The good news is that it doesn’t really matter how often or when you withdraw the money as long as you don’t take out more than the 4% allows (4% of your balance the first year and then ramped up with inflation after that). 


If you want to take it out every month then that is completely up to you.






Question

I am 62 and still an active letter carrier. I started the Roth TSP just a couple of years ago as I was unaware of it although I’ve been in traditional TSP for 23 years. Instead of contributing to the TSP Roth, would it be in my best interest to get a Roth IRA? And can I do that?

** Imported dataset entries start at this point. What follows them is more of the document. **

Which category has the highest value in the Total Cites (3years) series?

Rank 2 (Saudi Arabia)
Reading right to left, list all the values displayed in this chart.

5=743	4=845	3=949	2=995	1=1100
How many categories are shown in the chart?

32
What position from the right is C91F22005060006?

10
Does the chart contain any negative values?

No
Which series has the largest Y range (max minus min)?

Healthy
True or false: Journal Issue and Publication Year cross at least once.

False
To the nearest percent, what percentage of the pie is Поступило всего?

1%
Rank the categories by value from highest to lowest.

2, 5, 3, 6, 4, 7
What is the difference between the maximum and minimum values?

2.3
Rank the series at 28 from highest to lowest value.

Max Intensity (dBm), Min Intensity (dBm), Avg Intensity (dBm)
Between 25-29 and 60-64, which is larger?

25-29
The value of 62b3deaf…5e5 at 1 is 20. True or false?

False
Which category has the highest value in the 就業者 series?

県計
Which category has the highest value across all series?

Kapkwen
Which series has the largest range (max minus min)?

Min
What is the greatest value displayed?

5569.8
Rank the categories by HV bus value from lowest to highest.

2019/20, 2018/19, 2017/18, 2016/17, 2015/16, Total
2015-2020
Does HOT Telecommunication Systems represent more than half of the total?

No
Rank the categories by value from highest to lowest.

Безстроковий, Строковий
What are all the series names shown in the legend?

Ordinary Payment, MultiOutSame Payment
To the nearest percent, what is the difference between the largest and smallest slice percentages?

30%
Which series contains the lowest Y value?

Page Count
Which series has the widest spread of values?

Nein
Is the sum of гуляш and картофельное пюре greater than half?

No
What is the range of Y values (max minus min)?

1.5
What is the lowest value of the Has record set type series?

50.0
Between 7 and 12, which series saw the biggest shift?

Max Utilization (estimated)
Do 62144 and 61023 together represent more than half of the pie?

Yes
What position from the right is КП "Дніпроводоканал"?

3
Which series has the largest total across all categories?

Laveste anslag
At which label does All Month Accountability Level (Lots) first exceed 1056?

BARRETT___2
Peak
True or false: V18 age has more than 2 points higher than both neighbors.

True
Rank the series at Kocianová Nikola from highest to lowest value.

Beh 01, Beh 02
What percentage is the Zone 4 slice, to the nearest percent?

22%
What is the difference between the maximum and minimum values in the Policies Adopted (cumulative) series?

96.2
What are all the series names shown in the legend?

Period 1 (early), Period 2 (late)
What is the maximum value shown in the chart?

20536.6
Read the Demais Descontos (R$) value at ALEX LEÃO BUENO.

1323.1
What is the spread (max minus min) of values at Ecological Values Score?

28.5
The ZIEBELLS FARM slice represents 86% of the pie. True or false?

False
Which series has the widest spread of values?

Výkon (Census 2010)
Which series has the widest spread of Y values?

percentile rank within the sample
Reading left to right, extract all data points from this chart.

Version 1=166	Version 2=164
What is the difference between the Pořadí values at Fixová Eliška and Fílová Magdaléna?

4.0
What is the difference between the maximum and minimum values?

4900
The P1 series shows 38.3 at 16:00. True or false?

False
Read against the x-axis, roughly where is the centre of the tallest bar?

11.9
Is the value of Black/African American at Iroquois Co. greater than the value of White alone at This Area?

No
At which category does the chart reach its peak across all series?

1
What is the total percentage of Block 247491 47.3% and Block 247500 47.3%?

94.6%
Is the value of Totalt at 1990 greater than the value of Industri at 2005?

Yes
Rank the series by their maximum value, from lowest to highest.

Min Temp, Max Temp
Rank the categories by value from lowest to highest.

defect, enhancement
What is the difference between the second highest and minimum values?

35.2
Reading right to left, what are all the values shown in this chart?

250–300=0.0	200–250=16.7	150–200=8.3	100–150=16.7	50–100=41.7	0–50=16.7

Are there dollar amount limitations?


Answer

A Roth IRA has one big advantage over the Roth TSP and that is not subject to RMDs at age 72. Because of this it often makes sense to have a Roth IRA at least in retirement. 


That being said, you might as well open one right now to get a jump on the Roth IRA 5 year rule. 


More information about this 5 year rule here. 


But you will want to keep in mind that once you have income over certain limits then you can’t contribute directly to a Roth IRA. This year’s limits are here. If that is the case for you then you will probably want to use your Roth TSP. 






Question

I am 57, still working, have 150k in f fund and 150k in c fund. I would like to take the money from the F fund, withdraw it and put it into an annuity of my choice. Is that possible without penalty? 


Answer

If you retire at 55 or later then you can access your TSP without the normal 10% early penalty. 


However, when you withdraw from the TSP you can’t choose which funds that withdrawal comes from. The withdrawal always comes out proportionally to what it is invested in. 


So for your situation, half of your money would come out of the F fund and the other half from the C fund. 


However, you would then be able to do an interfund transfer to get your TSP invested in the funds of your choice.


Once your money is out of the TSP then you can put it into an annuity of your choice but I would be very hesitant before doing so because most federal employees simply shouldn’t buy an annuity with their TSP funds.